What to look for in a BCD
Fit: It should not be too tight or loose, either inflated or deflated – as this will be both uncomfortable and potentially dangerous. Put the BCD on, do up the straps and cummerbund, then check to see if there’s room for adjustment – making sure there’s enough room for your exposure suit underneath!
Manufacturers will have a specific sizing guide, but as a general rule of thumb:
XS: 36-38 in
S: 38-40 in
M: 40-43 in
M/L: 42-43 in
L: 43-46 in
XL: 46-48 in
XXL: 48-50 in
Materials: BCDs are usually made from a combination of materials, all strength and wear tested. Heavy denier Nylon Cordura with protective coatings for the jacket/bladder body and cummerbund are most common. Webbing for straps, stainless steel or heavy-duty plastic for D rings, with hard-wearing Velcro or squeeze buckles for closures.
Dump valves: They should be streamlined within the design, this will help you establish or maintain trim and buoyancy. Usually located on the rear, on the right shoulder, and left hip. Some newer BCDs also have a third one built into the inflator/deflator mechanism.
D rings: Handy shiny metal or plastic loops to hang or clip your octo and SPG, you can use others to clip on a reel, camera, or other scuba goodies.
Integrated weight belt: usually inbuilt within the BCD. Integrated weights are super easy to ditch in an emergency.
Pockets: Carry an SMB, torch, goody-bag, line cutter, anything really that you might need on a dive!
Style: There are three main BCD styles for recreational divers; Jacket, Back-inflate or ‘hybrid’, and Back-plate/wing.
Jacket: Traditional and most common. An air bladder inside the jacket surrounds the diver’s torso. This style is comfortable providing proper sizing has been carried out.
Hybrid: Similar to the Jacket design, the bladder is aligned with the divers back to promote a horizontal position in the water. Pockets for storage and integrated weights are standard features. This BCD can make vertical positioning difficult at the surface.
Back-plate-and-wing: A popular multipurpose BCD that is ideal for divers planning more advanced diving, i.e. wreck, deep, or cave dives.
Lift Capacity: What is it? Essentially, it’s the air capacity you need in order to compensate for the weight you take into the water as you dive – you, your kit, and weights. The air in your BCD helps to ‘lift’ you up and back to the surface.
All BCDs have sufficient lift for single cylinder dives.
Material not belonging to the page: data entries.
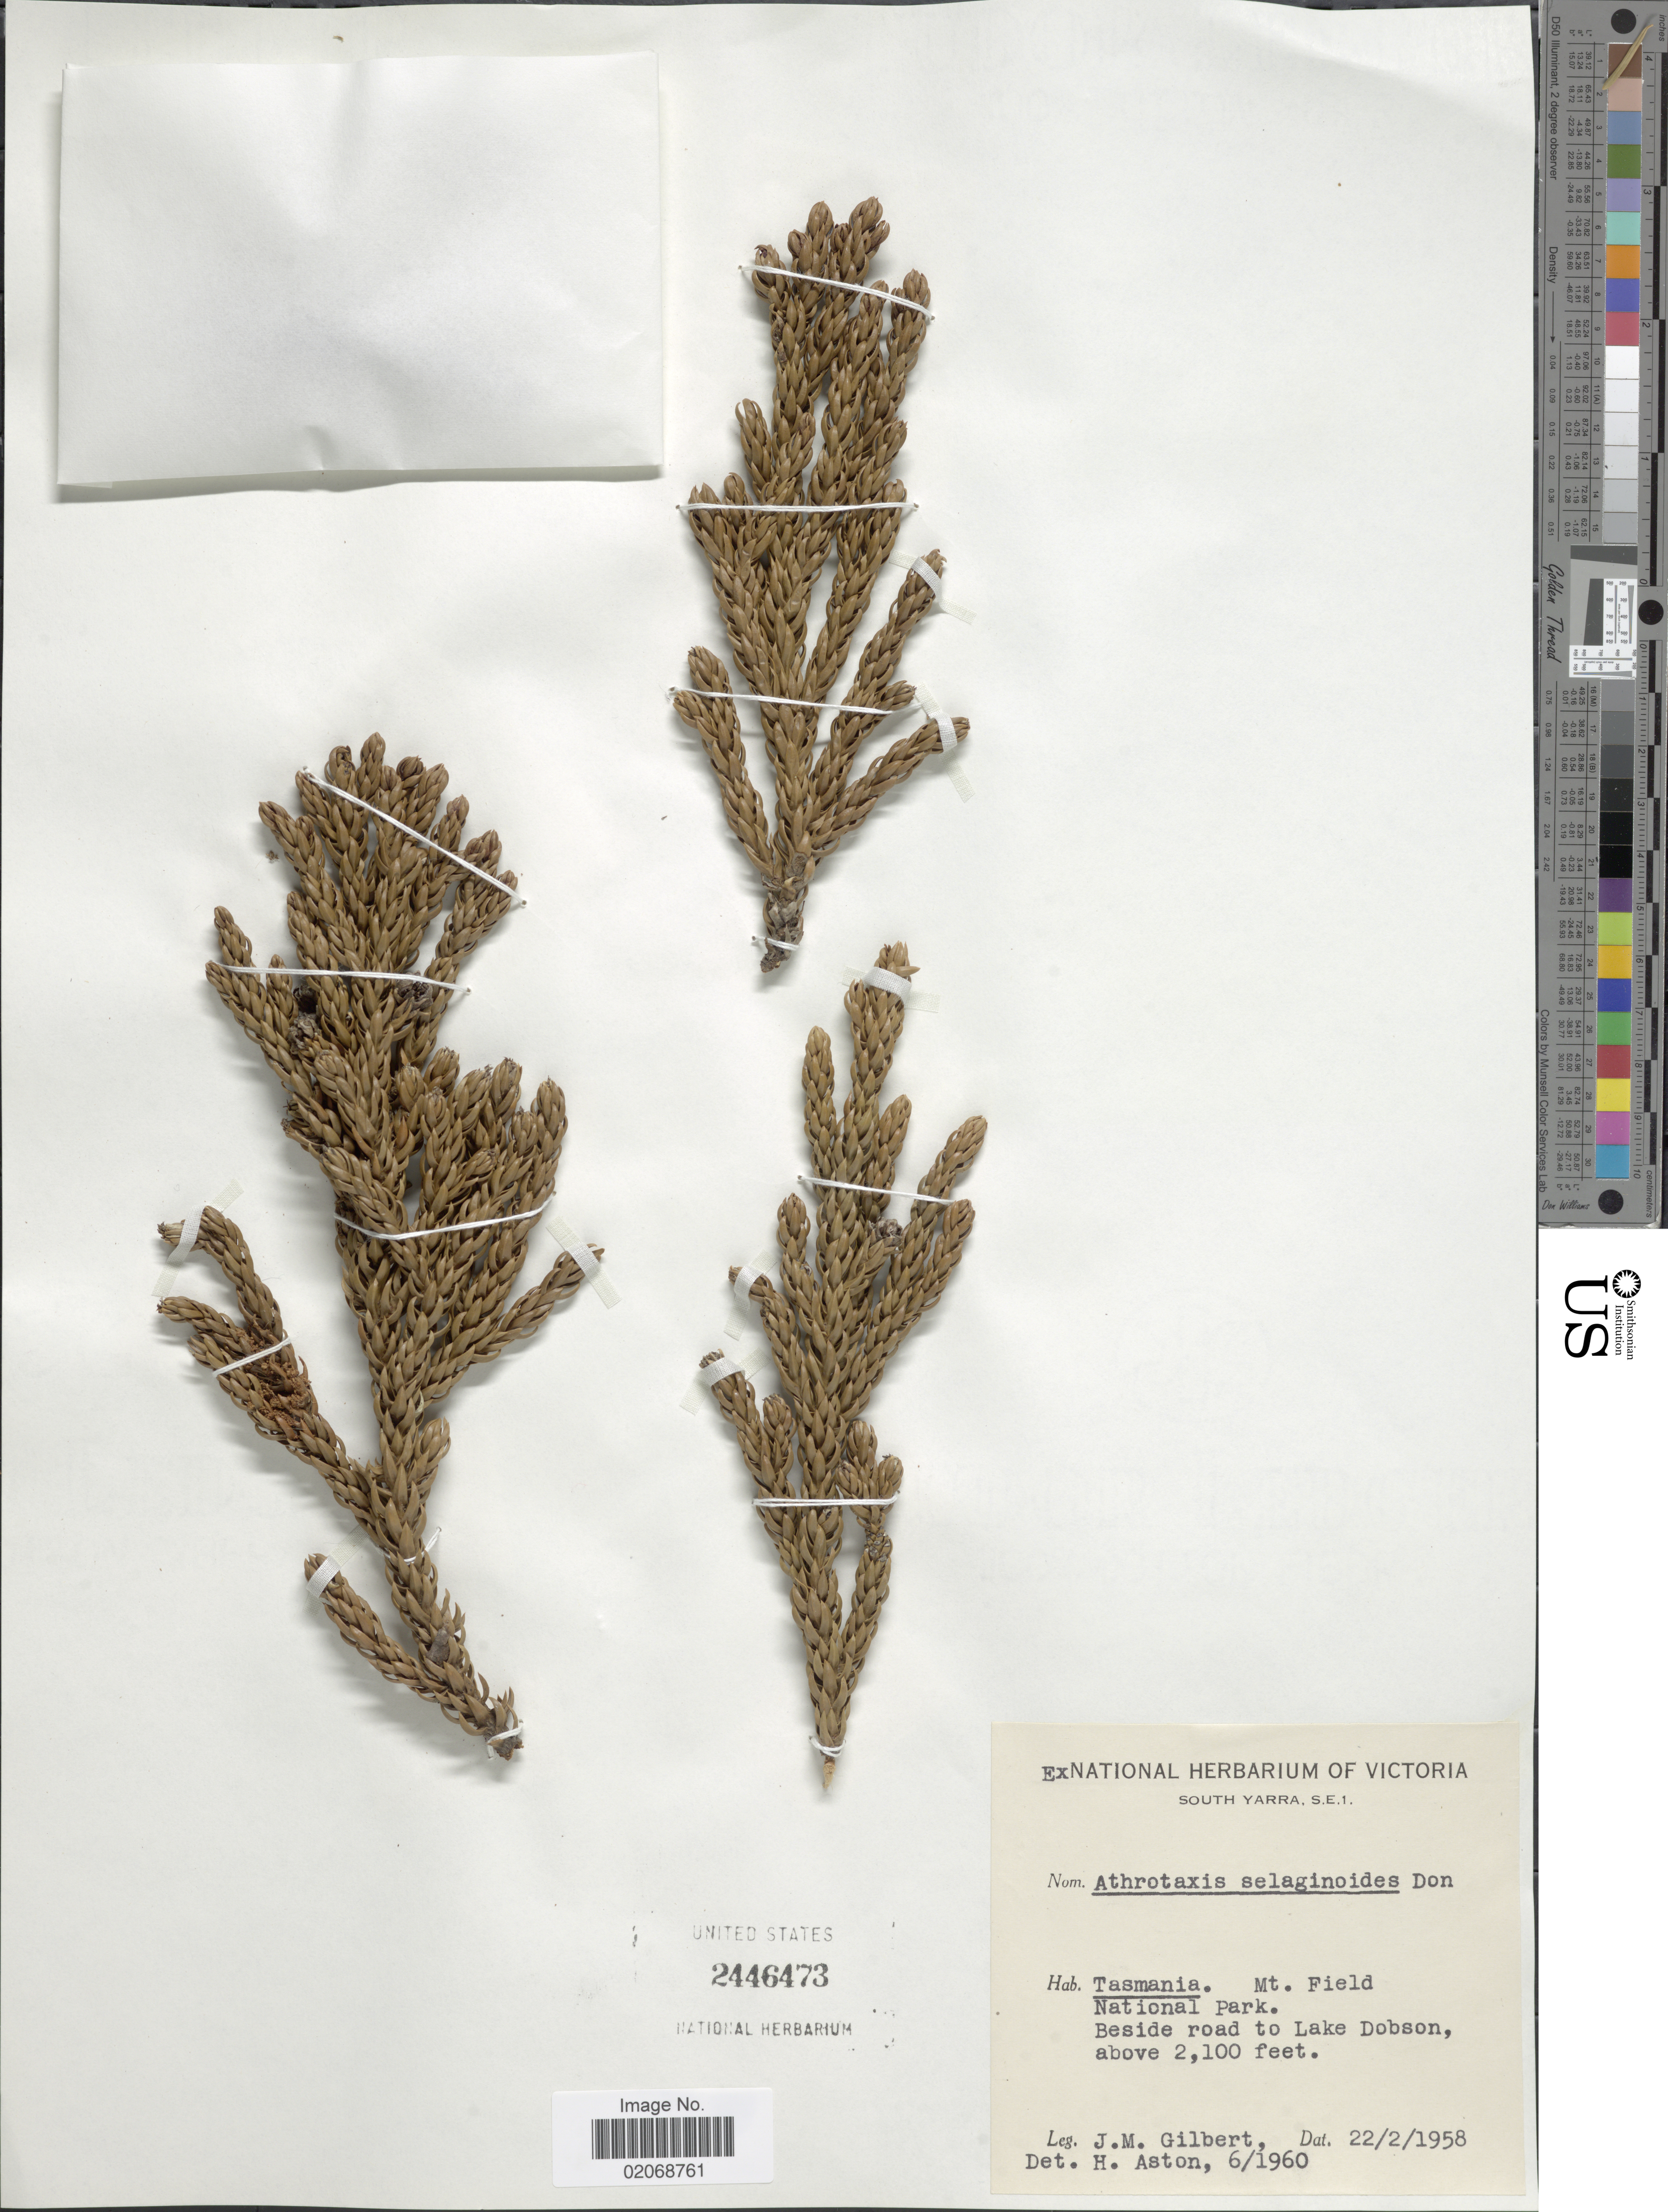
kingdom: Plantae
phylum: Tracheophyta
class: Pinopsida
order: Pinales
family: Cupressaceae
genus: Athrotaxis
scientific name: Athrotaxis selaginoides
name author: D. Don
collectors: J. Gilbert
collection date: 1958-02-22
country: Australia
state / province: Tasmania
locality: Mt. Field, National Park, beside road to Lake Dobson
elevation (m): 640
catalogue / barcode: US 2446473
If you are using a twin-set, or carrying multiple cylinders, then additional lift will be required. As a general ‘lift’ guide, Tropical Diving wearing a thin exposure suit, or just swimwear, is 8-12kgs. Recreational Diving with a full wet or dry suit, is 10 – 20kgs. Technical Diving or other advanced conditions should look at 20-40+kgs.
The benefits of owning your own BCD vs. renting
There’s no right or wrong answer here. At the end of the day renting versus owning a BCD comes down to a few variables that only you will be able to answer.
Save on costs: How often do you dive? If you dive regularly, then rental cost may be significantly higher than purchase and service costs. But, if you only dive on holidays, then renting is a smart way to avoid excess baggage fees!
Comfort and fit: Are you comfortable with a different BCD each time you dive? Dive shops may issue you with a different BCD as they juggle students’ needs versus kit hire. However, this is also a great way to try out a variety of styles of BCDs before you buy one.
Safety: It’s not cheap, but it’s essential. If you buy your own BCD, it should be serviced regularly for your own safety. If you rent gear, then this is the dive shop’s responsibility and cost.
Peace of mind: It’s yours, you know how it’s been treated, what conditions it’s been exposed to etc. You can also have it set up how you want it and know that it’ll be like that for each and every dive.